C19.deaths <- C19.deaths %>%
arrange(date) %>%
group_by(location) %>%
mutate(new_deaths = deaths - lag(deaths, default = 0), ma_7d = zoo::rollmean(new_deaths, k = 5, fill = NA)) %>%
ungroup()
#style the plot. Simple timeseries with a facet and free scales because we are interested in the trend.
p.1 <- C19.deaths %>% ggplot(aes(x = date, y = ma_7d, color = location)) +
geom_line(show.legend = F) +
scale_x_date(date_breaks = "2 week", date_labels = "%d %b") +
scale_y_continuous() +
facet_wrap(~ location, ncol = 2, scales = "free_y") +
labs(x = "Date", y = "Daily Deaths Smoothed",
title = "Covid-19 Death Trends MAR/APR 2020",
subtitle = "Using a 5-day Moving Average")
Data Reference
I am not completely against the use of the phase portrait, but with this timescale I would have fewer data points and I would also animate it.

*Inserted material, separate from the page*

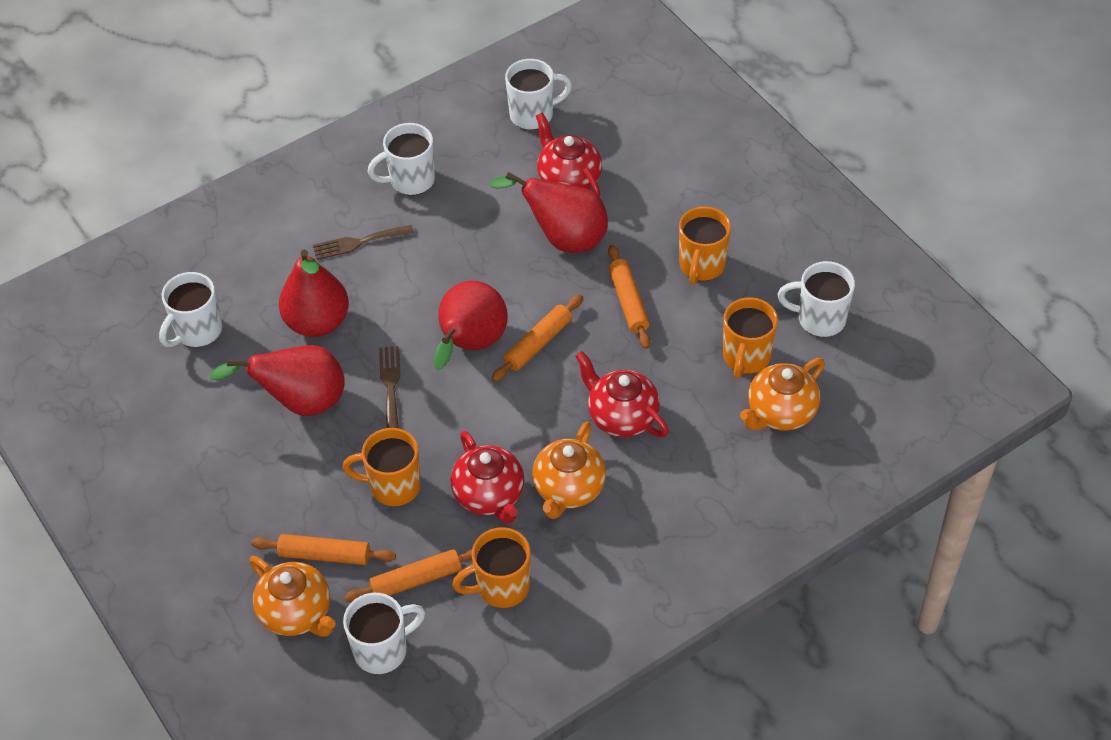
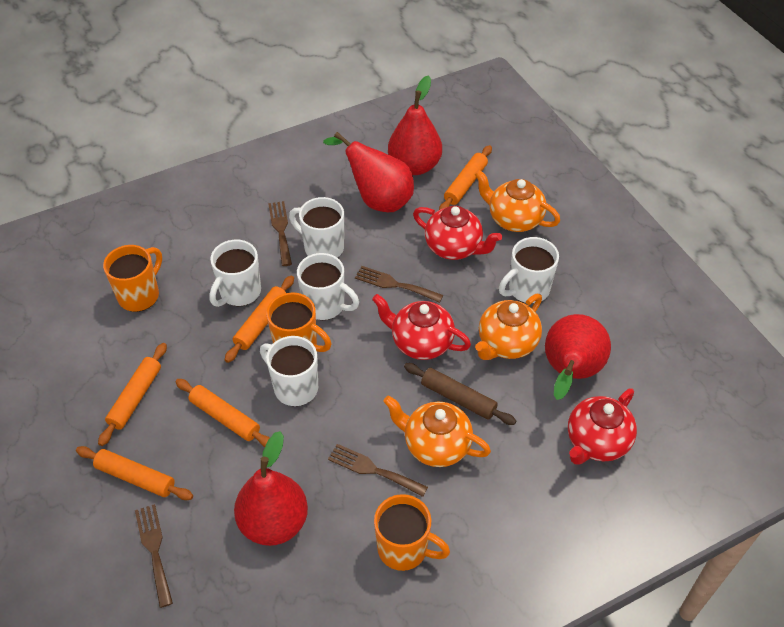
brown fork: [313,225,414,260] [379,346,401,428] = 2 -> [135,504,173,608] [268,201,292,266] [328,444,428,497] [355,266,443,303] = 4
brown rolling pin: none = 0 -> [404,363,516,425] = 1
orange mug: [342,428,421,506] [452,527,530,608] [679,206,731,285] [723,297,778,379] = 4 -> [103,245,162,312] [266,292,331,352] [374,494,450,571] = 3
orange rolling pin: [251,534,396,565] [344,549,472,602] [492,294,583,382] [608,245,651,349] = 4 -> [76,446,193,500] [98,343,167,446] [175,379,270,447] [225,276,294,363] [439,145,492,210] = 5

I simply took it back to its timeseries basics. Took the liberty to use just the UK and exclude England and Wales, though the author may have had reason for this. The main things considered fixed:
Removed distracting legend and created a timeseries running the two months. Through the long tail forming in the daily death count timeseries, in most plots, we can now see observe how deaths will likely come down much slower than they rose. Although this pandemic is far from over, there is a visible peak even as early as April.
Turned it into a faceted timeseries, as this creates sub-titles for country, we no longer need the legend. The facet segregates the countries for better viewing and understanding, as well as pattern matching.
The y-axis is unrestrained, this was a choice made because we are not comparing the amounts rather the patterns, although per million was considered, only the pattern is still lost here as some countries managed better to contain it better.
The plot has been given a title which deals with what we are looking at.
The author did annotate lockdown dates for each country. I have left this out. I do think they help add some context to the curve of each timeseries and should be mentioned.